Problem details: Look through the data below and extract, unchanged, the lines from the one that contains "39: (563, 343, 0.85)" to the one that contains "47: (234, 247, 3.16)", both included.

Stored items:

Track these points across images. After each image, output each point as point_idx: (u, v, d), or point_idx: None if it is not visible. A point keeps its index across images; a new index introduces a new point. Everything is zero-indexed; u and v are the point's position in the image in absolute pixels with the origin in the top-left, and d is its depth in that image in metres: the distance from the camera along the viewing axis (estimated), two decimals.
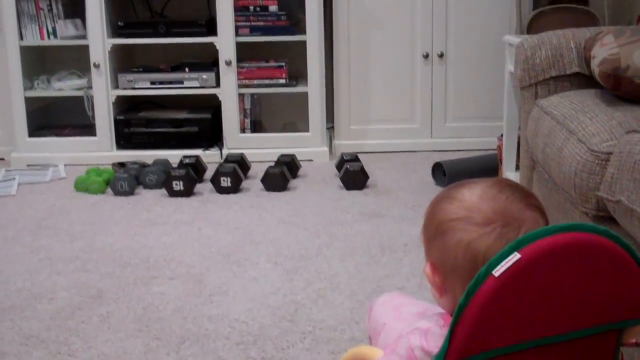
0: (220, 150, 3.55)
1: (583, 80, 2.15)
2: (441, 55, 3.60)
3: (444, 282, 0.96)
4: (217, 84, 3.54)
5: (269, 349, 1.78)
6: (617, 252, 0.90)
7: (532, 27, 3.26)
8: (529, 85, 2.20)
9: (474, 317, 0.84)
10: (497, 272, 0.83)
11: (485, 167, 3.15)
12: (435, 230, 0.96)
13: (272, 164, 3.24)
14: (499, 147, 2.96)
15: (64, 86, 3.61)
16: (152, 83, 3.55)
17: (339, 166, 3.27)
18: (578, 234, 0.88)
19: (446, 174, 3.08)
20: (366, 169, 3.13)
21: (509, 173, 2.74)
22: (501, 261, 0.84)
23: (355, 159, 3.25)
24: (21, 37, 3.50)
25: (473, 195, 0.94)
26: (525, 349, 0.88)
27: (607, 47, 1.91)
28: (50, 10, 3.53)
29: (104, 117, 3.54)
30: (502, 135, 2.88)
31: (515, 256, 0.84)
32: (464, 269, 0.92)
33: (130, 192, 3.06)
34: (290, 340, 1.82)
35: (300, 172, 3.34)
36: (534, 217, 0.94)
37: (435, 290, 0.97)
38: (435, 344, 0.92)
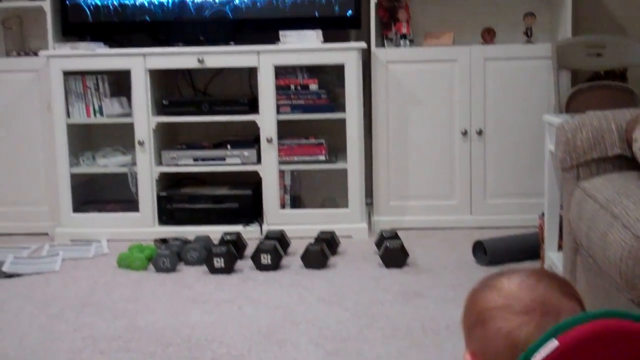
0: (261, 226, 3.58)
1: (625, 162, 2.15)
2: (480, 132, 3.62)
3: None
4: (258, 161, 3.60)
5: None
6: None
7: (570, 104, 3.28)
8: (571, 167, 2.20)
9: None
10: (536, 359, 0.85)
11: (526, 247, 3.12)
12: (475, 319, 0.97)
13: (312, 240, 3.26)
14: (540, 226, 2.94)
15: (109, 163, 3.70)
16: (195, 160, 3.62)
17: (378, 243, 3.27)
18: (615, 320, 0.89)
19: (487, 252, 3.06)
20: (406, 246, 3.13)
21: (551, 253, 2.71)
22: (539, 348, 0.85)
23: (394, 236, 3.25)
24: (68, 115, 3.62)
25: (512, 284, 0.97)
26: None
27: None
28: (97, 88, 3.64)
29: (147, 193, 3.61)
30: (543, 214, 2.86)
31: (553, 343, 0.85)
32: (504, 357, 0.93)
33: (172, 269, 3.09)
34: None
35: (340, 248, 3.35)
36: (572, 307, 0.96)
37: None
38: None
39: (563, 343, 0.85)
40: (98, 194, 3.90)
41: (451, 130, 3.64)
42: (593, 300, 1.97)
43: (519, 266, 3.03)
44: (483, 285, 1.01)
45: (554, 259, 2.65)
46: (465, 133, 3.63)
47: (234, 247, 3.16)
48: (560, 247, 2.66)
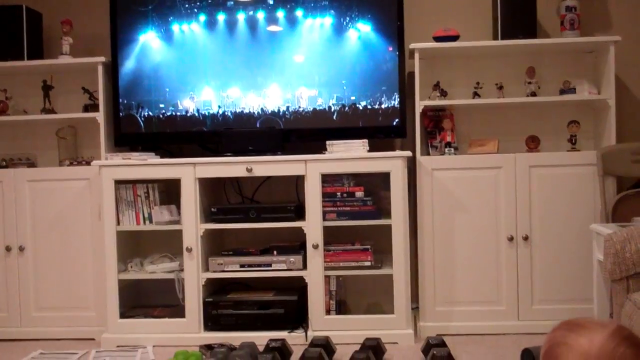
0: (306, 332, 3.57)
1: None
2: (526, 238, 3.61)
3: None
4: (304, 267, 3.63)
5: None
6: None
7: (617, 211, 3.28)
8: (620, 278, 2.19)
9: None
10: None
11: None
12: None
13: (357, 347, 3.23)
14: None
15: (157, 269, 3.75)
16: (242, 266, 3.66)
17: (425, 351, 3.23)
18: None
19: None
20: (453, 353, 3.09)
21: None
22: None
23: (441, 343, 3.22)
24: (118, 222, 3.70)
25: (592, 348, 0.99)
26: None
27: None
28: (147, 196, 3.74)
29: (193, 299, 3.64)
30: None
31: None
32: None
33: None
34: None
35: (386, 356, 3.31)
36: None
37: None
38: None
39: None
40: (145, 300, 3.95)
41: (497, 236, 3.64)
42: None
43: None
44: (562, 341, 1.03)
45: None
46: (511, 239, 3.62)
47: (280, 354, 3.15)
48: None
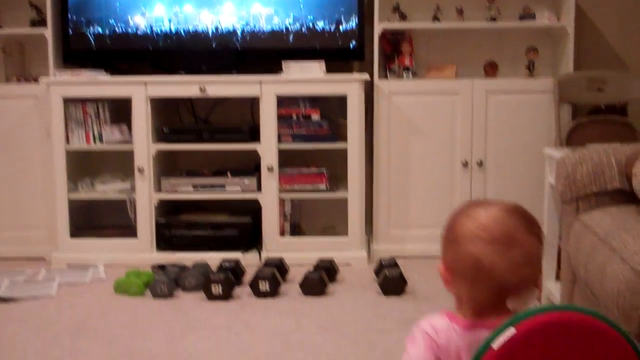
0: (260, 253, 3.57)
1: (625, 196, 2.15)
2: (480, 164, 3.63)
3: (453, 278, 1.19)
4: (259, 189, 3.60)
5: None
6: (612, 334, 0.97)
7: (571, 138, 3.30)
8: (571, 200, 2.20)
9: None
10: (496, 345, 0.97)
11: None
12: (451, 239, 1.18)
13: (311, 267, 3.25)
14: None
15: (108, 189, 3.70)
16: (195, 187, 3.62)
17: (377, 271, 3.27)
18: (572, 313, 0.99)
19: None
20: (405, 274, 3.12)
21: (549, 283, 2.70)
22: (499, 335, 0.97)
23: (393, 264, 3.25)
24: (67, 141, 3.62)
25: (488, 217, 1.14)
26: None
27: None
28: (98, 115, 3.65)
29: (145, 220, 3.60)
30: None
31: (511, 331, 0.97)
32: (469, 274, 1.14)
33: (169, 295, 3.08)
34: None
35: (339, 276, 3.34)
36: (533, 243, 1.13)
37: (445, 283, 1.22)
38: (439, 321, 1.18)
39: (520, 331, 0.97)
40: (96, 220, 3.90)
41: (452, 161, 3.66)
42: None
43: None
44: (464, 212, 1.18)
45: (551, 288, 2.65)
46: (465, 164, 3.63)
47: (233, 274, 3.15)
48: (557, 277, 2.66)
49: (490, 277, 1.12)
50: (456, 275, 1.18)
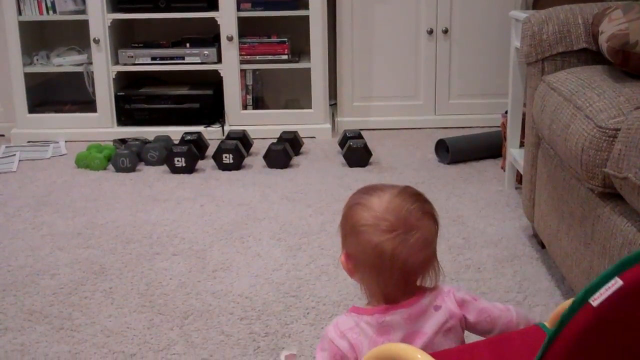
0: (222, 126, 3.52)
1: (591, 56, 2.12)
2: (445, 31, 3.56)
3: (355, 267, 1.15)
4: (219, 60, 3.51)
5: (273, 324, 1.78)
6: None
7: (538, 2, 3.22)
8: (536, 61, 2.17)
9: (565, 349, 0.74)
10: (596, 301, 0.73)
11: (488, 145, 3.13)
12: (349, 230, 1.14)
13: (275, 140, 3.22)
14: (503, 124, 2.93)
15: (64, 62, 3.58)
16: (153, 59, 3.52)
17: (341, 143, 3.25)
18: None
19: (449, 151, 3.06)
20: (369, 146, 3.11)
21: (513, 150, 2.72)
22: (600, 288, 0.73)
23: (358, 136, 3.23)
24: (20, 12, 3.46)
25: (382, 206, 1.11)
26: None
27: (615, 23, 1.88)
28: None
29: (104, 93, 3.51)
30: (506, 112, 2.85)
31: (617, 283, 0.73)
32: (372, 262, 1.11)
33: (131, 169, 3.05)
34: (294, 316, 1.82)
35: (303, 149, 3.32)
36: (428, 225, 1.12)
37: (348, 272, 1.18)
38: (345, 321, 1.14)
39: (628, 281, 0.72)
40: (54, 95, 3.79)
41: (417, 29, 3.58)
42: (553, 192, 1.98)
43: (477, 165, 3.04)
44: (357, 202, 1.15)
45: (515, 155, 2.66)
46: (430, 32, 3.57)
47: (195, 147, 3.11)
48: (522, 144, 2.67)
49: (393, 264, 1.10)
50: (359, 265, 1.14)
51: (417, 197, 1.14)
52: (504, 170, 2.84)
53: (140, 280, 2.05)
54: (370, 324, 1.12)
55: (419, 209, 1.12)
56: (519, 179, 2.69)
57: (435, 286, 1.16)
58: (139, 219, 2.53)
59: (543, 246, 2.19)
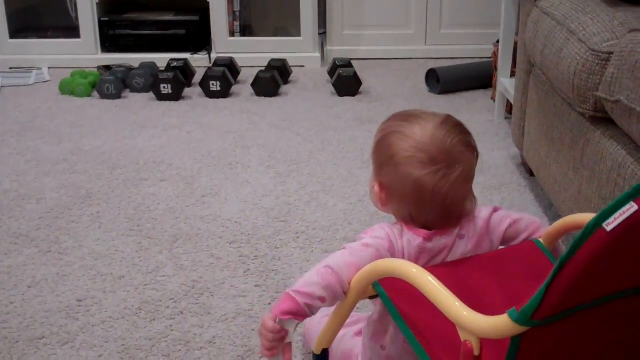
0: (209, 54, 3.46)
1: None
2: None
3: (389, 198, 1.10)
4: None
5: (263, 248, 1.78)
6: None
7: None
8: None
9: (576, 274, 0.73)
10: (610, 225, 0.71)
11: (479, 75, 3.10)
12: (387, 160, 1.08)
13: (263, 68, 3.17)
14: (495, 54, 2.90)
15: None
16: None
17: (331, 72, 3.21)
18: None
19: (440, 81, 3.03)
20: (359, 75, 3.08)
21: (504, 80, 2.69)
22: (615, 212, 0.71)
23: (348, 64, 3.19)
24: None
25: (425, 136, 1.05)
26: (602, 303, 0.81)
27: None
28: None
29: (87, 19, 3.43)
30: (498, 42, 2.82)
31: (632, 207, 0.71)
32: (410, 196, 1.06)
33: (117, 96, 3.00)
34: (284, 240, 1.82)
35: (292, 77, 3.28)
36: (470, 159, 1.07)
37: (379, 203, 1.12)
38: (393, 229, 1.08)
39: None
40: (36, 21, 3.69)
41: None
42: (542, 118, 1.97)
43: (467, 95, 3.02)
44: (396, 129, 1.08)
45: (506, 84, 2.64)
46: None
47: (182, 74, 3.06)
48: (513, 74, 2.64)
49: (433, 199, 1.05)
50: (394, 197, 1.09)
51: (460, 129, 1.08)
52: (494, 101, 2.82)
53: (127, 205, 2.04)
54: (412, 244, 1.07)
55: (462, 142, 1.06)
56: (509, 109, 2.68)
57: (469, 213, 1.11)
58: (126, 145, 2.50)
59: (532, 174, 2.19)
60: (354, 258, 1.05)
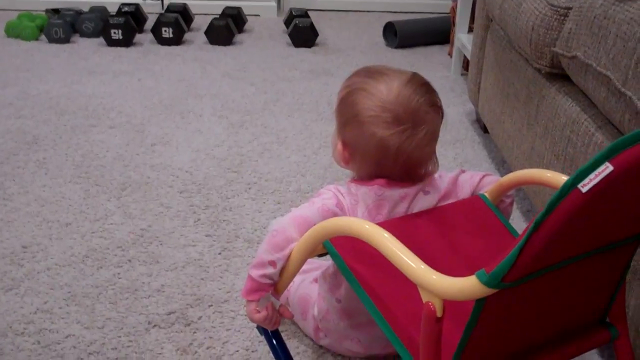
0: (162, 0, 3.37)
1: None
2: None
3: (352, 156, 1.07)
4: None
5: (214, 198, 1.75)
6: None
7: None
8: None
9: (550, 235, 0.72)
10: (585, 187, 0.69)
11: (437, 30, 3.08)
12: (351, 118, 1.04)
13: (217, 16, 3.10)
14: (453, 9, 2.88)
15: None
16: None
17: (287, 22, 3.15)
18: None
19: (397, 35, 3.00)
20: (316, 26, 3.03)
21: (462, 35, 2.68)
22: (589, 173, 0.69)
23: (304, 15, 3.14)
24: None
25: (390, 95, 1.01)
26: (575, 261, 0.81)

Answer for this exercise:
39: (563, 343, 0.85)
40: (98, 194, 3.90)
41: (451, 130, 3.64)
42: (593, 300, 1.97)
43: (519, 266, 3.03)
44: (483, 285, 1.01)
45: (554, 259, 2.65)
46: (465, 133, 3.63)
47: (234, 247, 3.16)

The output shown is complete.